Who Wrote the Star Spangled Banner?

Many will  immediately say: “Francis Scott Key.”     If this were a history test, and I’m glad it’s not, they’d get no better than a “C-” for that answer.     Here’s why.

Key wrote the words, but not the music to our national anthem. The music was written by John Stafford Smith, ironically, a British composer. The original song had different words and was written for a London social club. Surprisingly, the melody, though difficult to sing, became widely popular. As many as eighty different sets of lyrics were written to the same music. Some are naughty, and some are out and out bawdy!

One clean and patriotic version was used as a political campaign song in 1796, for the election of John Adams, the second president of the United States.      Thus, the musical  refrain was well-known throughout the colonies at that time.

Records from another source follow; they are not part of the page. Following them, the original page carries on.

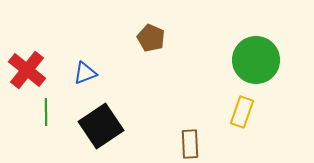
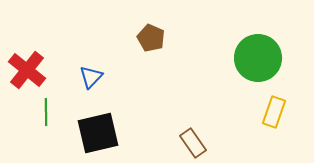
green circle: moved 2 px right, 2 px up
blue triangle: moved 6 px right, 4 px down; rotated 25 degrees counterclockwise
yellow rectangle: moved 32 px right
black square: moved 3 px left, 7 px down; rotated 21 degrees clockwise
brown rectangle: moved 3 px right, 1 px up; rotated 32 degrees counterclockwise
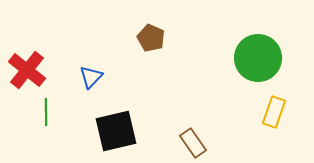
black square: moved 18 px right, 2 px up
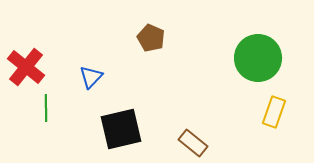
red cross: moved 1 px left, 3 px up
green line: moved 4 px up
black square: moved 5 px right, 2 px up
brown rectangle: rotated 16 degrees counterclockwise
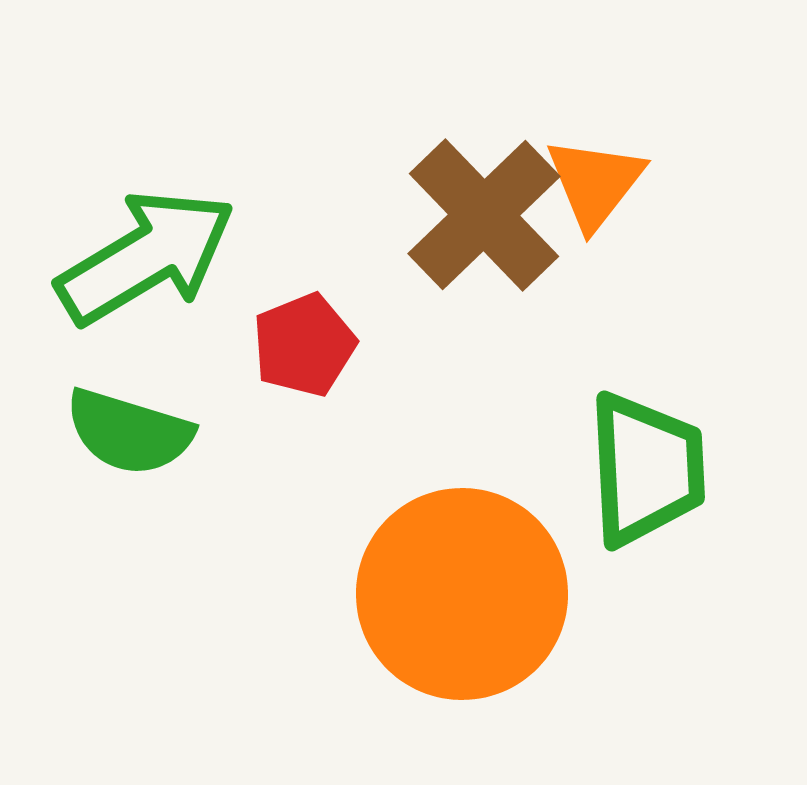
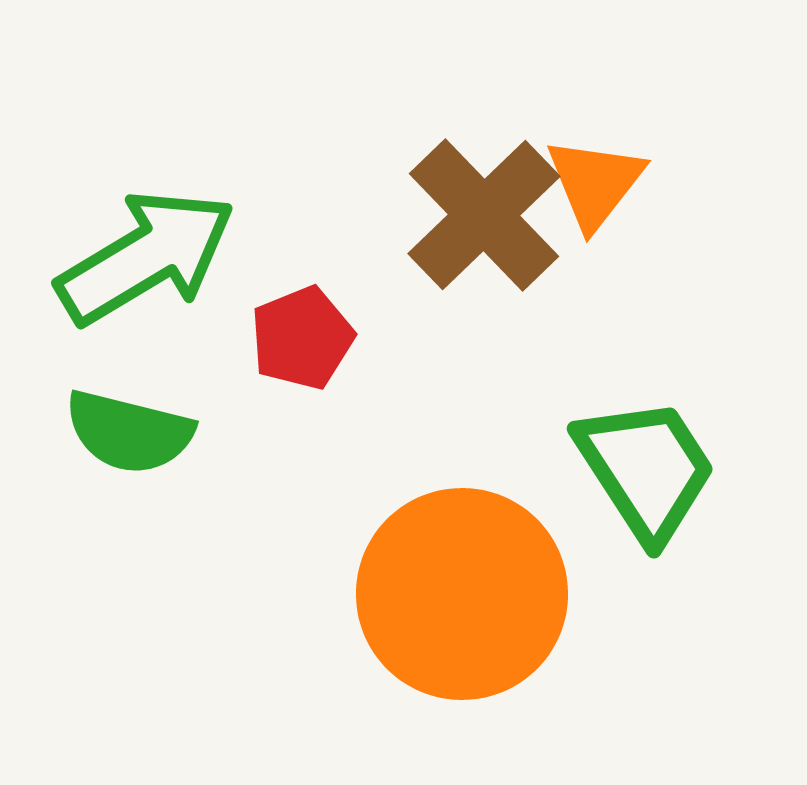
red pentagon: moved 2 px left, 7 px up
green semicircle: rotated 3 degrees counterclockwise
green trapezoid: rotated 30 degrees counterclockwise
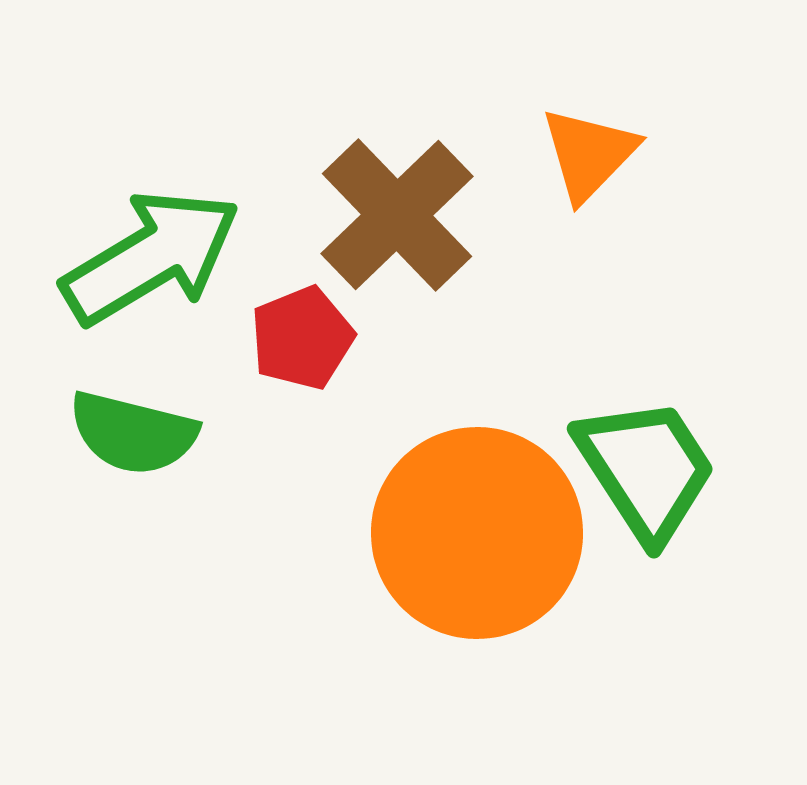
orange triangle: moved 6 px left, 29 px up; rotated 6 degrees clockwise
brown cross: moved 87 px left
green arrow: moved 5 px right
green semicircle: moved 4 px right, 1 px down
orange circle: moved 15 px right, 61 px up
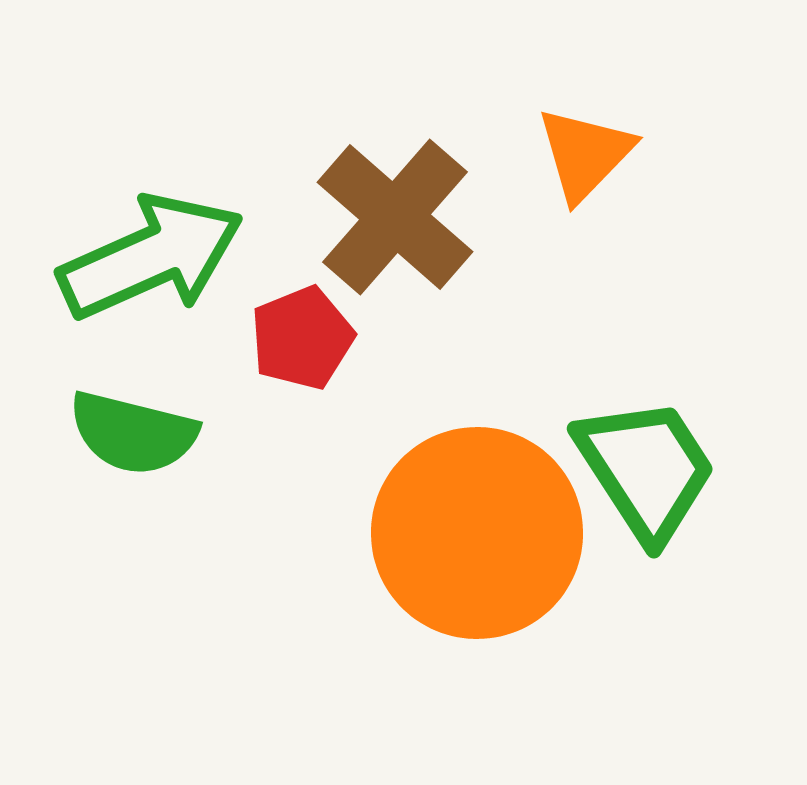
orange triangle: moved 4 px left
brown cross: moved 2 px left, 2 px down; rotated 5 degrees counterclockwise
green arrow: rotated 7 degrees clockwise
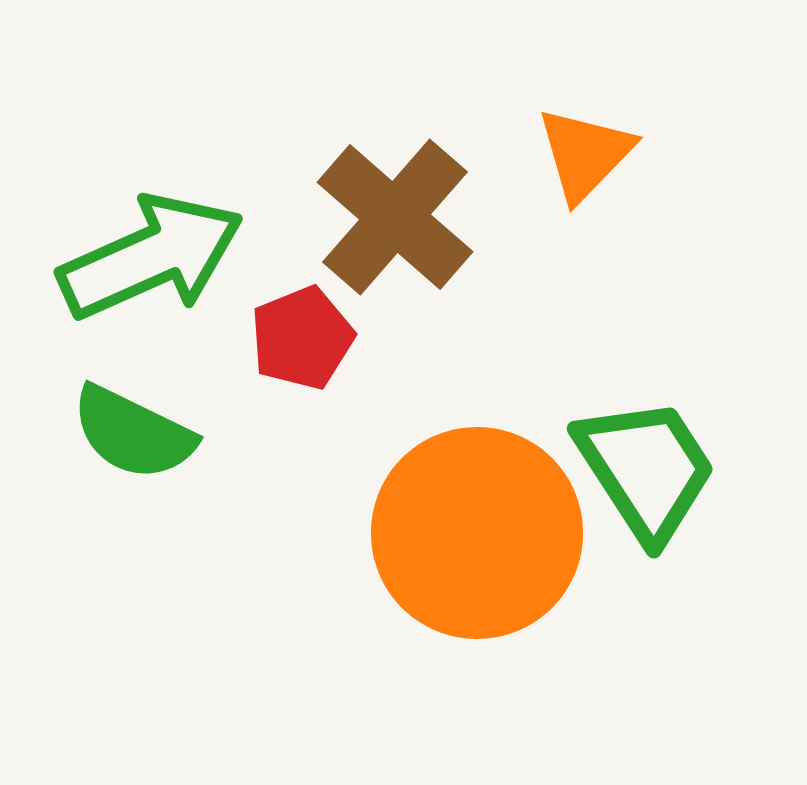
green semicircle: rotated 12 degrees clockwise
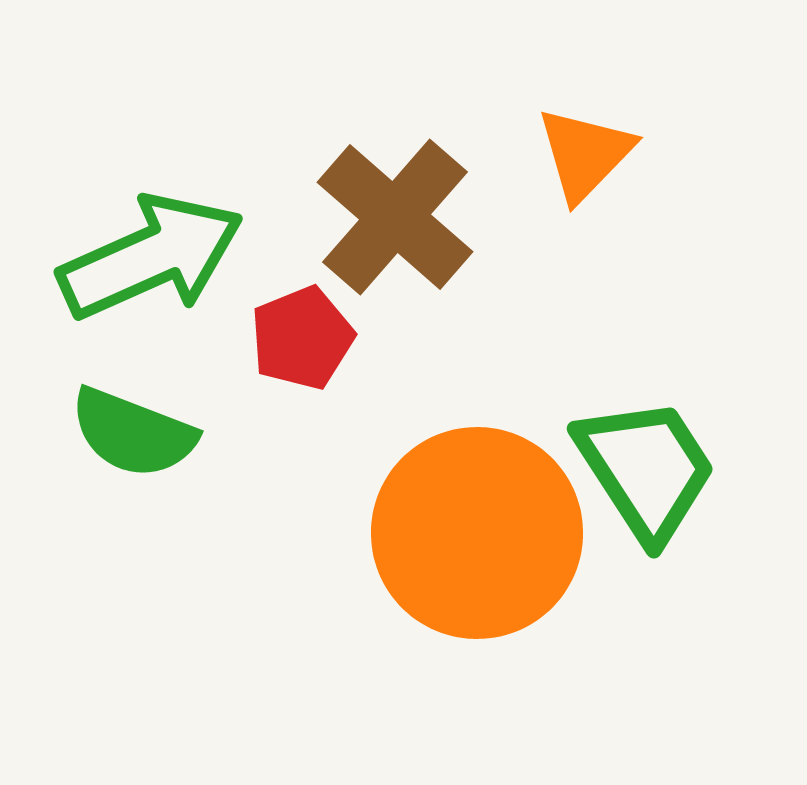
green semicircle: rotated 5 degrees counterclockwise
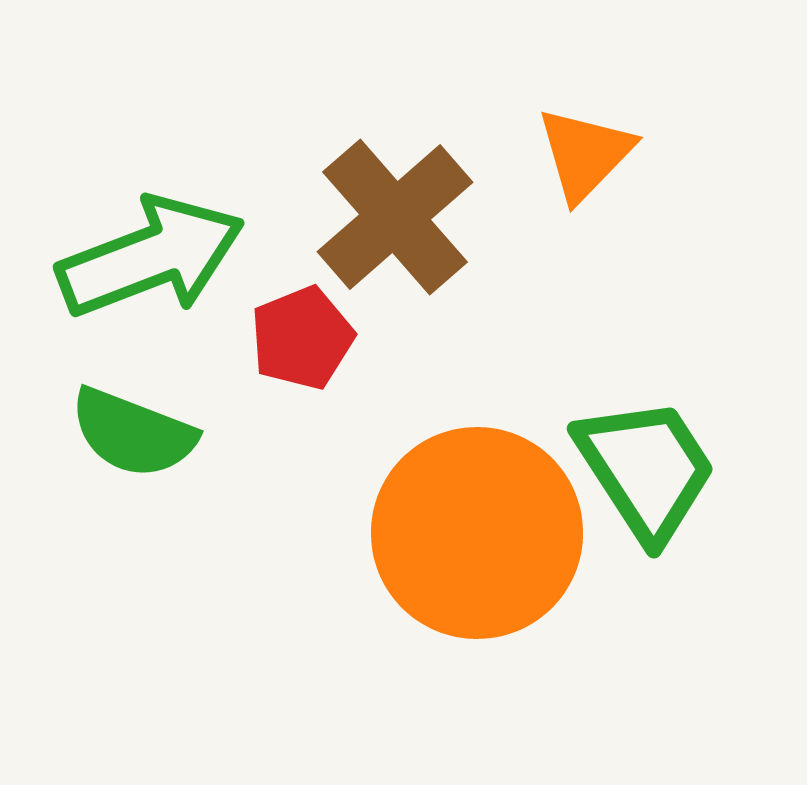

Francis Scott Key, a young Washington lawyer, was assigned to negotiate the release of an American doctor captured by the British.   During the discussions, held aboard a British warship, Key was unexpectedly forced to stay on board during a shelling of Fort McHenry, near the city of Baltimore. Watching the bombardment by the light  of the exploding artillery shells and rockets, he saw the American flag continue to wave, through the night, through the “perilous  fight” until dawn, proving that the fort had not been captured.

Inspired, Key wrote a poem entitled “The Defense of Fort McHenry.” Only later was the poem set to music, and the name changed to “The Star-Spangled Banner.” So now you know that there were two who wrote our national  anthem: Francis Scott Key and John Stafford Smith.